#### Records from a data collection
_ _ _ _ _

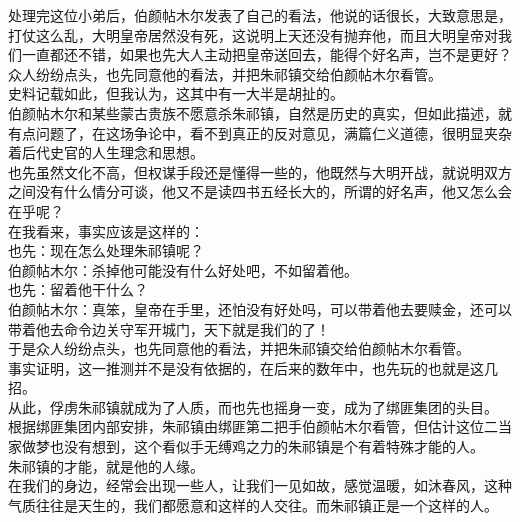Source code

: \begin{multicols}{\theparacolNo}
处理完这位小弟后，伯颜帖木尔发表了自己的看法，他说的话很长，大致意思是，打仗这么乱，大明皇帝居然没有死，这说明上天还没有抛弃他，而且大明皇帝对我们一直都还不错，如果也先大人主动把皇帝送回去，能得个好名声，岂不是更好？\\

众人纷纷点头，也先同意他的看法，并把朱祁镇交给伯颜帖木尔看管。\\

史料记载如此，但我认为，这其中有一大半是胡扯的。\\

伯颜帖木尔和某些蒙古贵族不愿意杀朱祁镇，自然是历史的真实，但如此描述，就有点问题了，在这场争论中，看不到真正的反对意见，满篇仁义道德，很明显夹杂着后代史官的人生理念和思想。\\

也先虽然文化不高，但权谋手段还是懂得一些的，他既然与大明开战，就说明双方之间没有什么情分可谈，他又不是读四书五经长大的，所谓的好名声，他又怎么会在乎呢？\\

在我看来，事实应该是这样的：\\

也先：现在怎么处理朱祁镇呢？\\

伯颜帖木尔：杀掉他可能没有什么好处吧，不如留着他。\\

也先：留着他干什么？\\

伯颜帖木尔：真笨，皇帝在手里，还怕没有好处吗，可以带着他去要赎金，还可以带着他去命令边关守军开城门，天下就是我们的了！\\

于是众人纷纷点头，也先同意他的看法，并把朱祁镇交给伯颜帖木尔看管。\\

事实证明，这一推测并不是没有依据的，在后来的数年中，也先玩的也就是这几招。\\

从此，俘虏朱祁镇就成为了人质，而也先也摇身一变，成为了绑匪集团的头目。\\

根据绑匪集团内部安排，朱祁镇由绑匪第二把手伯颜帖木尔看管，但估计这位二当家做梦也没有想到，这个看似手无缚鸡之力的朱祁镇是个有着特殊才能的人。\\

朱祁镇的才能，就是他的人缘。\\

在我们的身边，经常会出现一些人，让我们一见如故，感觉温暖，如沐春风，这种气质往往是天生的，我们都愿意和这样的人交往。而朱祁镇正是一个这样的人。\\


\end{multicols}
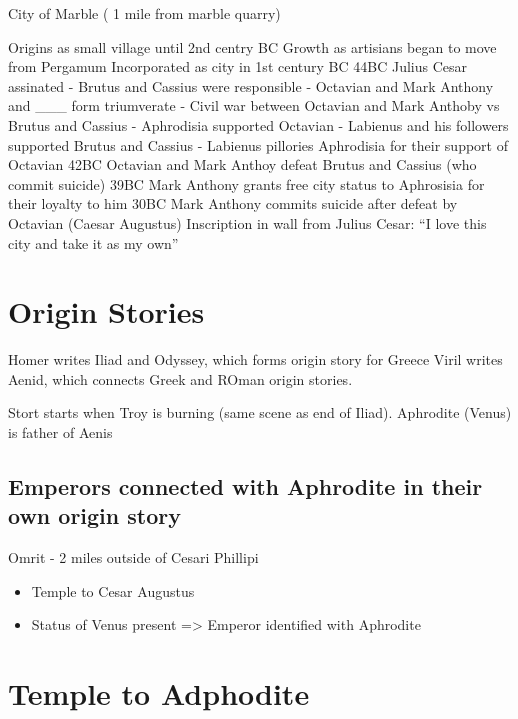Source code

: \documentclass[
]{book}
\providecommand{\tightlist}{%
  \setlength{\itemsep}{0pt}\setlength{\parskip}{0pt}}
\begin{document}
City of Marble ( 1 mile from marble quarry)

Origins as small village until 2nd centry BC
Growth as artisians began to move from Pergamum
Incorporated as city in 1st century BC
44BC Julius Cesar assinated
- Brutus and Cassius were responsible
- Octavian and Mark Anthony and \_\_\_ form triumverate
- Civil war between Octavian and Mark Anthoby vs Brutus and Cassius
- Aphrodisia supported Octavian
- Labienus and his followers supported Brutus and Cassius
- Labienus pillories Aphrodisia for their support of Octavian
42BC Octavian and Mark Anthoy defeat Brutus and Cassius (who commit suicide)
39BC Mark Anthony grants free city status to Aphrosisia for their loyalty to him
30BC Mark Anthony commits suicide after defeat by Octavian (Caesar Augustus)
Inscription in wall from Julius Cesar: ``I love this city and take it as my own''

\hypertarget{origin-stories}{%
\section{Origin Stories}\label{origin-stories}}

Homer writes Iliad and Odyssey, which forms origin story for Greece
Viril writes Aenid, which connects Greek and ROman origin stories.

Stort starts when Troy is burning (same scene as end of Iliad).
Aphrodite (Venus) is father of Aenis

\hypertarget{emperors-connected-with-aphrodite-in-their-own-origin-story}{%
\subsection{Emperors connected with Aphrodite in their own origin story}\label{emperors-connected-with-aphrodite-in-their-own-origin-story}}

Omrit - 2 miles outside of Cesari Phillipi

\begin{itemize}
\tightlist
\item
  Temple to Cesar Augustus
\item
  Status of Venus present
  =\textgreater{} Emperor identified with Aphrodite
\end{itemize}

\hypertarget{temple-to-adphodite}{%
\section{Temple to Adphodite}\label{temple-to-adphodite}}
\end{document}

_ _ _ _ _

#### Directive
Find the word "Cassius" in the entries and show each line where it is found.

#### Written response
- Brutus and Cassius were responsible
- Civil war between Octavian and Mark Anthoby vs Brutus and Cassius
- Labienus and his followers supported Brutus and Cassius
42BC Octavian and Mark Anthoy defeat Brutus and Cassius (who commit suicide)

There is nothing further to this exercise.